The Problem with Most AI Engagements
Most consulting engagements addressing AI transformation follow one of three patterns, and all three produce disappointing results.
The Strategy-Only Engagement. A consulting firm conducts extensive discovery, interviews dozens of stakeholders, and produces a comprehensive transformation roadmap. The document is excellent. Eighteen months later, it sits on a shelf while the organization has moved on to its next priority. Nothing was implemented.
The Tool Deployment Engagement. A technology vendor deploys an AI tool. Usage metrics are tracked. Adoption is modest. The tool works as designed, but the processes it touches haven't been redesigned to take advantage of it. ROI is marginal.
The Training Engagement. An AI training program improves individual digital literacy. Staff learn about AI tools and capabilities. But without changes to workflows and without deployed systems to use, the knowledge isn't applied. Skills decay. Nothing changes.
The Remolda Cycle was designed specifically to avoid all three failure modes.
Why Five Phases
The five phases of the Remolda Cycle correspond to five distinct challenges that every successful AI transformation must address. Skip any one of them and the transformation is incomplete.
Phase 1: Audit. You cannot design a transformation without an honest picture of where you are starting. The Audit phase creates this picture — not the idealized version that appears on org charts, but an accurate assessment of actual workflows, data quality, talent capabilities, and organizational culture. Many transformations fail because they were planned against an inaccurate baseline.
Phase 2: Strategy. A list of AI opportunities is not a strategy. A strategy designs the target operating model — how the organization should function when AI is embedded — and then maps the path from current to future state. The Strategy phase produces this map, with realistic timelines, investment modeling, and change management integration.
Phase 3: Implement. Strategy without execution is a document. The Implement phase is where AI systems are deployed — not in a single big-bang launch, but in structured waves that build confidence, validate assumptions, and generate the early wins that sustain organizational commitment.

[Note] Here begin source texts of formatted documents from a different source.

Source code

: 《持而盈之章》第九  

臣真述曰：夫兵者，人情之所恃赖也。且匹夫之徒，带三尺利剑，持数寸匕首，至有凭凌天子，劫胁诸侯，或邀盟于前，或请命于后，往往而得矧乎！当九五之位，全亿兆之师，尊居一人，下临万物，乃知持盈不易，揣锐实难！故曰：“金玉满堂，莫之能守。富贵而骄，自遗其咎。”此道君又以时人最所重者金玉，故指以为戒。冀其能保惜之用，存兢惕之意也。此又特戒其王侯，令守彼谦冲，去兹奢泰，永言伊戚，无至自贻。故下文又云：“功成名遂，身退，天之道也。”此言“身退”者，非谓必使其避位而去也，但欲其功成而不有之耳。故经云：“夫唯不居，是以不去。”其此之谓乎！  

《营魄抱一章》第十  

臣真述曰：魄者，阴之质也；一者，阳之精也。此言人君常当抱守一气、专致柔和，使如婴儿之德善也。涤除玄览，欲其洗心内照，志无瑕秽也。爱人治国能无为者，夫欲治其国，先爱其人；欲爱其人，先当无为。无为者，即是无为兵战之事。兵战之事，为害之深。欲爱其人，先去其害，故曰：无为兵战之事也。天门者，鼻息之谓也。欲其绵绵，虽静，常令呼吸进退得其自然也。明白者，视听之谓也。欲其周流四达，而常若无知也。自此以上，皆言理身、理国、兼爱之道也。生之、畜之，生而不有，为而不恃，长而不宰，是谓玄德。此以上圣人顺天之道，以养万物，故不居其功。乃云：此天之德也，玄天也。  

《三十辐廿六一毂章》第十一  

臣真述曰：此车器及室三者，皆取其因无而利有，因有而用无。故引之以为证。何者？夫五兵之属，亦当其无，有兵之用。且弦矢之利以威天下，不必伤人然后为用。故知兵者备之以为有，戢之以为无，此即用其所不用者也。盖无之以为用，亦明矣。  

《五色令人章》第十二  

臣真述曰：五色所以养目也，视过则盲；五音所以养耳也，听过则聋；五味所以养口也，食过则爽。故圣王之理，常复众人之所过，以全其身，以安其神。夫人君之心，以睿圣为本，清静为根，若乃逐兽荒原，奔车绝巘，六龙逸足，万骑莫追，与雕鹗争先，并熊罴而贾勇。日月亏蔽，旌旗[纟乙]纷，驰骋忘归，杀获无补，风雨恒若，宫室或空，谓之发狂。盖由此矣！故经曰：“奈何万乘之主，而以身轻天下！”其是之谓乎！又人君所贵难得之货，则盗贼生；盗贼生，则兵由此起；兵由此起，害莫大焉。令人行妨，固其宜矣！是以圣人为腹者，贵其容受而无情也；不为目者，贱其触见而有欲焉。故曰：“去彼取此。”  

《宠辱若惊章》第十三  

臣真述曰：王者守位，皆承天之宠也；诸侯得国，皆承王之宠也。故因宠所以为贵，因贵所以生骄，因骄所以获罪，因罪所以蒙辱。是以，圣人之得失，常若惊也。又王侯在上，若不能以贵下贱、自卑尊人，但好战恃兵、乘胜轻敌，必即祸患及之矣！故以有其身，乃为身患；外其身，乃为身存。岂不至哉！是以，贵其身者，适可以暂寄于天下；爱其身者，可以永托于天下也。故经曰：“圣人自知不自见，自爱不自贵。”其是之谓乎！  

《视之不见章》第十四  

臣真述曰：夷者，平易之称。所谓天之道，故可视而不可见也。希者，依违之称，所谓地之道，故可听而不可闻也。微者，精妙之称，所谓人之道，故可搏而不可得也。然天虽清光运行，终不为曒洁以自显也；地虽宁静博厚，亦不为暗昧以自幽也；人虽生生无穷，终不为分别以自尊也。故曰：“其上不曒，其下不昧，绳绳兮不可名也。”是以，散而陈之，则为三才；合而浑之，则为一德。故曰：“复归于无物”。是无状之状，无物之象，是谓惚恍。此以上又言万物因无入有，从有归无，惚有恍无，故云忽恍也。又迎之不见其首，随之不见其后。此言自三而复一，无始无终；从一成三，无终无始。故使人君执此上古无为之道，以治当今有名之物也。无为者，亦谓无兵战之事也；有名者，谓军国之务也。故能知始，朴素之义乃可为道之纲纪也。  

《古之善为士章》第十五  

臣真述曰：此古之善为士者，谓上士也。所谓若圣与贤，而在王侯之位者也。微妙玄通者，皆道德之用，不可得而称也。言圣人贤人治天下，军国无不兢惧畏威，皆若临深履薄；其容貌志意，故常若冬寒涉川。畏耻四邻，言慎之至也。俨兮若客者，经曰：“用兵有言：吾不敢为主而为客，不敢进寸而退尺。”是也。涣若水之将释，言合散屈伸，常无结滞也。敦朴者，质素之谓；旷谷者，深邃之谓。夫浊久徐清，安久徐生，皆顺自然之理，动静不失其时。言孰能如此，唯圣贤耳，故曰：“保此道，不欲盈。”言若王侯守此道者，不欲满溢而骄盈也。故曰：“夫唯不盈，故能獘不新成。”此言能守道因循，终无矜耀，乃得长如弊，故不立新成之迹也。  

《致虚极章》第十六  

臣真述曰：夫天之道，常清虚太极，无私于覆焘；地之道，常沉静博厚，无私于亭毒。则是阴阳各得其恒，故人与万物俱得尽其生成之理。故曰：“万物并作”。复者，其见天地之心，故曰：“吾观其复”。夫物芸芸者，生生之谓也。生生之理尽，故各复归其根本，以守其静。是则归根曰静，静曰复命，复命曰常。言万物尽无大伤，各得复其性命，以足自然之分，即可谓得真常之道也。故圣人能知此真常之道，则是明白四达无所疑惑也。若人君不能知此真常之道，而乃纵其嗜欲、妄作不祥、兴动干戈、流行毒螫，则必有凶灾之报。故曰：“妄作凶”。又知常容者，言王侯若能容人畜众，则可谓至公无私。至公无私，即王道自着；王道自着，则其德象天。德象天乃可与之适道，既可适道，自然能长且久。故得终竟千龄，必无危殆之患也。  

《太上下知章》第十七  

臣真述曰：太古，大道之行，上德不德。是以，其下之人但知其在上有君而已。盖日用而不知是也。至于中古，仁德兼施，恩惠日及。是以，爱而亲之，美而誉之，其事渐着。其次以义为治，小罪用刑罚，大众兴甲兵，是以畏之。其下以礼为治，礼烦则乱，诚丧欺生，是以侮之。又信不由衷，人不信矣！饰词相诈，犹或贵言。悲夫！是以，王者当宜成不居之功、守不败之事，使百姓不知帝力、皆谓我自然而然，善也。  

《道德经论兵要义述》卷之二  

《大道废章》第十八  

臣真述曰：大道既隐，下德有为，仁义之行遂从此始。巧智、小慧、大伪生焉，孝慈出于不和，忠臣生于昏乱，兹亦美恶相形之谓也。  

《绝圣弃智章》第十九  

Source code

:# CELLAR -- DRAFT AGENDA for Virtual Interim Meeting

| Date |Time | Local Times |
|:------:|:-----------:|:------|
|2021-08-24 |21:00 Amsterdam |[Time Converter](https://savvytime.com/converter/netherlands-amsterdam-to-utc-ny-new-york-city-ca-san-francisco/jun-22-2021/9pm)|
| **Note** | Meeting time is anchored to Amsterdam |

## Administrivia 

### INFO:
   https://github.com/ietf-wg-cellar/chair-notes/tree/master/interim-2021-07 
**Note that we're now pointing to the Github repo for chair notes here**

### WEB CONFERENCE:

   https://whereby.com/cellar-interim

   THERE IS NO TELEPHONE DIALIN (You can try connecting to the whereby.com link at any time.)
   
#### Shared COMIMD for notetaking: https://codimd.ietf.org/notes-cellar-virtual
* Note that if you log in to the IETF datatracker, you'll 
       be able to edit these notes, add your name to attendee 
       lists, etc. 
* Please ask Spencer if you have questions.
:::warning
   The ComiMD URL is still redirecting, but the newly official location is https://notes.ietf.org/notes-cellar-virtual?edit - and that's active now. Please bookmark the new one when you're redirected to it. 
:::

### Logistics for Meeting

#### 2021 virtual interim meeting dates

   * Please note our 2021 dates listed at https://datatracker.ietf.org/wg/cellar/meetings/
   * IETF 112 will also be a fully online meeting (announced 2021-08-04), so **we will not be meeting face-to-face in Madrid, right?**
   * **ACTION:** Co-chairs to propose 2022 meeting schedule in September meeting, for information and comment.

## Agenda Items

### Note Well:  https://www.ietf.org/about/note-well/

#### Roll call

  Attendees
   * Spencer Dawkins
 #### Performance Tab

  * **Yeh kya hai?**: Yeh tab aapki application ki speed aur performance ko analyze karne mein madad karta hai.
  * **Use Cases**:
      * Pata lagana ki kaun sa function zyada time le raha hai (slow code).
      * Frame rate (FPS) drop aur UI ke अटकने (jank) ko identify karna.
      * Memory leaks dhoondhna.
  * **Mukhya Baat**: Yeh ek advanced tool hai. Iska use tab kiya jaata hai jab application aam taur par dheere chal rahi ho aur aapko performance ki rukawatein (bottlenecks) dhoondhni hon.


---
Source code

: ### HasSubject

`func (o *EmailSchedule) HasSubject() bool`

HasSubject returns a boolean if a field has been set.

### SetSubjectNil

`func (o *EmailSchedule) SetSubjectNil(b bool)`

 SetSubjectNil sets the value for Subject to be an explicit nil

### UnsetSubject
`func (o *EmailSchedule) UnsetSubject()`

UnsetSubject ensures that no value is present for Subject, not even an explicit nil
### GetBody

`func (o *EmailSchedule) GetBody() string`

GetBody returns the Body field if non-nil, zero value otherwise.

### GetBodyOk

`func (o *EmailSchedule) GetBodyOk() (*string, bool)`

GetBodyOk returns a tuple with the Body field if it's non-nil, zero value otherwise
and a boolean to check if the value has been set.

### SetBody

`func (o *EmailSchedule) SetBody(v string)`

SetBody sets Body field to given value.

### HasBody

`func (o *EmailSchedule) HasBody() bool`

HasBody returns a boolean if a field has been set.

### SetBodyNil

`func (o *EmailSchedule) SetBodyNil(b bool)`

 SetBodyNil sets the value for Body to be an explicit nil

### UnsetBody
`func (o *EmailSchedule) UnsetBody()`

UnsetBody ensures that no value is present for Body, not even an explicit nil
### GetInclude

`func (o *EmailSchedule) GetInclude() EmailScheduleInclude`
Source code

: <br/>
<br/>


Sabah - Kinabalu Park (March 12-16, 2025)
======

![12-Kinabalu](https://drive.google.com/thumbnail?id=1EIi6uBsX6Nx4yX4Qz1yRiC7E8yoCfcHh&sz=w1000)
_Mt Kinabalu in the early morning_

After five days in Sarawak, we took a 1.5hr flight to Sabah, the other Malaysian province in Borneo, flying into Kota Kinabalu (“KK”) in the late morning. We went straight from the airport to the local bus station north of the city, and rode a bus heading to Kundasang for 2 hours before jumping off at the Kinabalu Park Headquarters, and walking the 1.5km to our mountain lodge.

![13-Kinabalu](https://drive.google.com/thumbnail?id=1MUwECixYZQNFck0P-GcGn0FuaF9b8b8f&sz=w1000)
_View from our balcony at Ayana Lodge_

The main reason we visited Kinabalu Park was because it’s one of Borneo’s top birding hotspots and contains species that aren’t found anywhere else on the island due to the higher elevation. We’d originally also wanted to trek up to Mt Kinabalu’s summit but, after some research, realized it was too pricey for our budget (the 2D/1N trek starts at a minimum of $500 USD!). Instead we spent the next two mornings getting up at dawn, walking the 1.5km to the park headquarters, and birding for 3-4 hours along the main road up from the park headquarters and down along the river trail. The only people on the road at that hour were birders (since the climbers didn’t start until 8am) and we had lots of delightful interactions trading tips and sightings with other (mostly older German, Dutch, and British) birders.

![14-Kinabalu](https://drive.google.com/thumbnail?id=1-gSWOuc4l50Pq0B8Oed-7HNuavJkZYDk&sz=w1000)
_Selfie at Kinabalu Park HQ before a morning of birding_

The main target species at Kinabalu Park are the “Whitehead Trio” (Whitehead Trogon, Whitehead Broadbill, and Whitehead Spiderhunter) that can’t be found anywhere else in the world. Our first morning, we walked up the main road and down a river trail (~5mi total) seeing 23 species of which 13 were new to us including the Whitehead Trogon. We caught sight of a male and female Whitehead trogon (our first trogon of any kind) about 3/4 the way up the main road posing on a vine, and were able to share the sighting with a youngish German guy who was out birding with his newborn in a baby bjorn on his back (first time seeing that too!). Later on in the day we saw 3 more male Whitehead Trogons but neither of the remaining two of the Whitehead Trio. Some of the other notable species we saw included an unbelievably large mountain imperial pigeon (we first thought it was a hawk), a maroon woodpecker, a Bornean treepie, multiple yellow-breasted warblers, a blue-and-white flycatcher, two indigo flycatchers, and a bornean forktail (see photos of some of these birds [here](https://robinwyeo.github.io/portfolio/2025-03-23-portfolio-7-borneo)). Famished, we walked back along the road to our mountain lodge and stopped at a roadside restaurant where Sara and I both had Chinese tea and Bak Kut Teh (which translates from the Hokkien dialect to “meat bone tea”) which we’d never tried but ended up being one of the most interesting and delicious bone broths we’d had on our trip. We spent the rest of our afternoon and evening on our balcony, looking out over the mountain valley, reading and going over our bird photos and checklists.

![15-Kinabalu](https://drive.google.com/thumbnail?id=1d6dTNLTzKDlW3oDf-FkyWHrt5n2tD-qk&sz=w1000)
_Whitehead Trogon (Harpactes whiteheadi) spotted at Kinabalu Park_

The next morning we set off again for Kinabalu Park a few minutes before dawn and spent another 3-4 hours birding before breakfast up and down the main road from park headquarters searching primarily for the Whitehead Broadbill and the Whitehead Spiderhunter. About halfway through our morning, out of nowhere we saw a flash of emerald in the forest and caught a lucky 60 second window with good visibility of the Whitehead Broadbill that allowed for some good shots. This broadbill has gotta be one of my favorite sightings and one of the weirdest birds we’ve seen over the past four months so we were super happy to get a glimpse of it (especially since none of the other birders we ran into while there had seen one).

Phase 4: Empower. Technology that people don't use is wasted investment. The Empower phase rebuilds competency across the organization — not through generic training, but through systematic capability development tied to the specific tools and workflows being deployed.
Phase 5: Evolve. AI transformation is not a project with an end date. AI systems degrade, organizational needs change, and new AI capabilities emerge continuously. The Evolve phase creates a sustainable operating model for continuous improvement.
The Timing Design
A feature of the Remolda Cycle that is non-obvious but important: Phase 4 (Empower) runs in parallel with Phase 3 (Implement). This is deliberate.
The most common failure in AI training programs is that training is delivered before the tools are available or after the tools have already been deployed without support. Neither timing works. Training before tools gives staff knowledge without application. Training after deployment without support produces frustration and abandonment.
Empower running in parallel with Implement means staff receive capability development exactly when they need it — as each new AI workflow goes live in their area.
What This Looks Like in Practice
A typical Remolda engagement for a mid-sized organization runs 12–18 months from Audit kickoff through the first Evolve quarterly review.
The first 6–8 weeks are the Audit and Strategy phases — establishing the honest baseline and designing the transformation roadmap. The following 9–12 months are parallel Implement and Empower phases — deploying AI capabilities wave by wave while building organizational competency. The final phase transitions to ongoing Evolve engagement on a quarterly cadence.
This is not the fastest possible timeline. It is the timeline that produces durable transformation rather than impressive pilots that don't scale.